I wonder how many of us, here, understand that many jobs are going away if/when this works out for the companies. And the usual coping mechanism, "it will only be for low hanging fruit", "it will never happen to me because my $SKILL is not replaceable", will eventually not save you. Sure, if you are a unique expert on a unique field, but many of us don't have that luxury. Not everyone can be a top of the cream specialist. And it'll be used to drive down salaries, too.

lolinder a day ago

I remember when I was first getting started in the industry the big fear of the time was that offshoring was going to take all of our jobs and drive down the salaries of those that remained. In fact the opposite happened: it was in the next 10 years that salaries ballooned and tech had a hiring bubble.

Companies always want to reduce staff and bad companies always try to do so before the solution has really proven itself. That's what we're seeing now. But having deep experience with these tools over many years, I'm very confident that this will backfire on companies in the medium term and create even more work for human developers who will need to come in and clean up what was left behind.

(Incidentally, this also happened with offshoring— many companies ended up with large convoluted code bases that they didn't understand and that almost did what they wanted but were wrong in important ways. These companies needed local engineers to untangle the mess and get things back on track.)

  • senordevnyc a day ago

    But having deep experience with these tools over many years, I'm very confident...

    No one has had deep experience with these tools for any amount of time, let alone many years. They're literally just now hitting the market and are rapidly expanding their capabilities. We're at a fundamentally different place than we were just twelve months ago, and there's no reason to think 2025 will be any different.

    • lolinder a day ago

      I was building things with GPT-2 in 2019. I have as much experience engineering with them as anyone who wasn't an AI researcher before then.

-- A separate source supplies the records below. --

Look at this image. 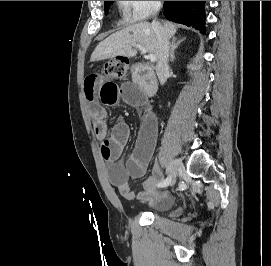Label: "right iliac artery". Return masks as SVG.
<instances>
[{
  "mask_svg": "<svg viewBox=\"0 0 271 266\" xmlns=\"http://www.w3.org/2000/svg\"><path fill=\"white\" fill-rule=\"evenodd\" d=\"M171 182V178L170 176H168L165 180H163L162 182H160L158 184L159 187H165V186H168Z\"/></svg>",
  "mask_w": 271,
  "mask_h": 266,
  "instance_id": "82829eb1",
  "label": "right iliac artery"
}]
</instances>
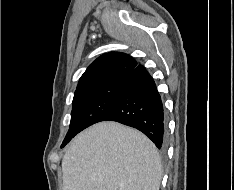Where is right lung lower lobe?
I'll use <instances>...</instances> for the list:
<instances>
[{"label":"right lung lower lobe","instance_id":"obj_1","mask_svg":"<svg viewBox=\"0 0 234 190\" xmlns=\"http://www.w3.org/2000/svg\"><path fill=\"white\" fill-rule=\"evenodd\" d=\"M100 121H116L143 132L159 149L165 147L166 121L153 78L142 65L125 78L113 105Z\"/></svg>","mask_w":234,"mask_h":190}]
</instances>
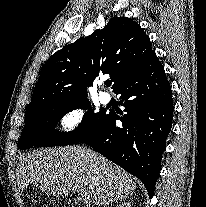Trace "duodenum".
<instances>
[{"label": "duodenum", "mask_w": 206, "mask_h": 207, "mask_svg": "<svg viewBox=\"0 0 206 207\" xmlns=\"http://www.w3.org/2000/svg\"><path fill=\"white\" fill-rule=\"evenodd\" d=\"M65 207H80L75 201L69 200L66 202Z\"/></svg>", "instance_id": "410a0bca"}]
</instances>
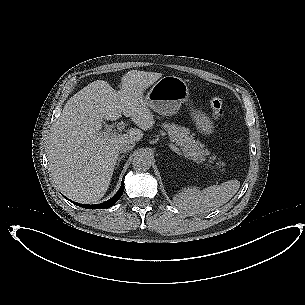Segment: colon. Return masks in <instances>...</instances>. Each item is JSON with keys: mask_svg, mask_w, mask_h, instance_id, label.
Wrapping results in <instances>:
<instances>
[{"mask_svg": "<svg viewBox=\"0 0 305 305\" xmlns=\"http://www.w3.org/2000/svg\"><path fill=\"white\" fill-rule=\"evenodd\" d=\"M212 115L215 119L220 120L224 116L223 100L220 97H215L210 101Z\"/></svg>", "mask_w": 305, "mask_h": 305, "instance_id": "5ec220e1", "label": "colon"}]
</instances>
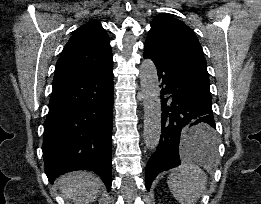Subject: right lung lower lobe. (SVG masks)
Returning <instances> with one entry per match:
<instances>
[{"mask_svg": "<svg viewBox=\"0 0 261 204\" xmlns=\"http://www.w3.org/2000/svg\"><path fill=\"white\" fill-rule=\"evenodd\" d=\"M113 92V62L53 82L42 145L50 182L70 171L92 170L110 191Z\"/></svg>", "mask_w": 261, "mask_h": 204, "instance_id": "98d812e1", "label": "right lung lower lobe"}]
</instances>
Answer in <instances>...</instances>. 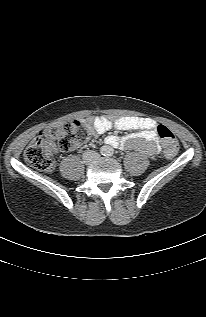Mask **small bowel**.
<instances>
[{
    "label": "small bowel",
    "mask_w": 206,
    "mask_h": 317,
    "mask_svg": "<svg viewBox=\"0 0 206 317\" xmlns=\"http://www.w3.org/2000/svg\"><path fill=\"white\" fill-rule=\"evenodd\" d=\"M82 124L89 127L94 133L102 134L111 129L133 131L123 137L110 135L105 141L108 145L120 147L122 149H135L146 152L149 155H156L159 150V138L157 134L158 123L151 118L127 116L119 118H109L98 116L87 118ZM79 144L73 149H77ZM54 149V146H52Z\"/></svg>",
    "instance_id": "small-bowel-1"
}]
</instances>
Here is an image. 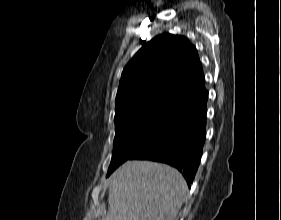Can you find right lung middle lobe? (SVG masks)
Listing matches in <instances>:
<instances>
[{"instance_id": "1", "label": "right lung middle lobe", "mask_w": 281, "mask_h": 220, "mask_svg": "<svg viewBox=\"0 0 281 220\" xmlns=\"http://www.w3.org/2000/svg\"><path fill=\"white\" fill-rule=\"evenodd\" d=\"M169 117L147 114L115 120L114 149L107 176L147 143Z\"/></svg>"}]
</instances>
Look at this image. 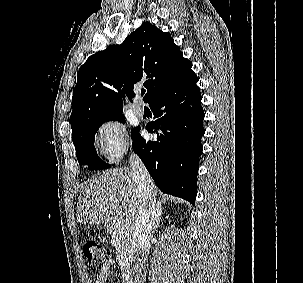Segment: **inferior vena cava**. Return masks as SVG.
I'll return each mask as SVG.
<instances>
[{"label":"inferior vena cava","instance_id":"obj_1","mask_svg":"<svg viewBox=\"0 0 303 283\" xmlns=\"http://www.w3.org/2000/svg\"><path fill=\"white\" fill-rule=\"evenodd\" d=\"M133 180L138 190V220L135 224L134 283H144L146 261L158 211L154 194V184L141 159L131 153L129 159Z\"/></svg>","mask_w":303,"mask_h":283}]
</instances>
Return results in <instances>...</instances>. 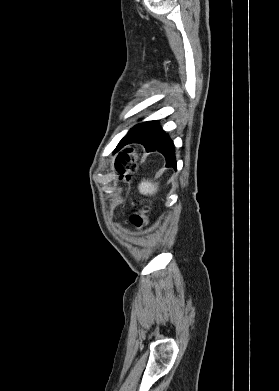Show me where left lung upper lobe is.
<instances>
[{
    "label": "left lung upper lobe",
    "instance_id": "left-lung-upper-lobe-1",
    "mask_svg": "<svg viewBox=\"0 0 279 391\" xmlns=\"http://www.w3.org/2000/svg\"><path fill=\"white\" fill-rule=\"evenodd\" d=\"M157 123V121H149V122H144V123H141V124H138L136 125L135 127H133L129 133L127 134L126 137H128L129 135H137V134H140L148 129H150L152 126H154L155 124ZM125 137V138H126ZM123 141V140H122ZM122 141L119 143V145L122 143ZM118 145V147H119Z\"/></svg>",
    "mask_w": 279,
    "mask_h": 391
}]
</instances>
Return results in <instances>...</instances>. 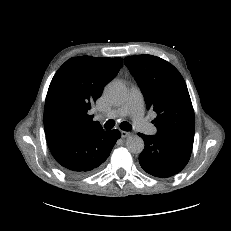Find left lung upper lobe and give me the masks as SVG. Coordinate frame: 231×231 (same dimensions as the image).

      And no, we're not at a fundamentally different place than we were just 12 months ago. The last 12 months had much slower growth than the 12 months before that, which had slower growth than the 12 months before that. And in the end these tools have the same weaknesses that I saw in GPT-2, just to a lesser degree.

      The only aspect in which we are in a fundamentally different place is that the hype has gone through the roof. The tools themselves are better, but not fundamentally different.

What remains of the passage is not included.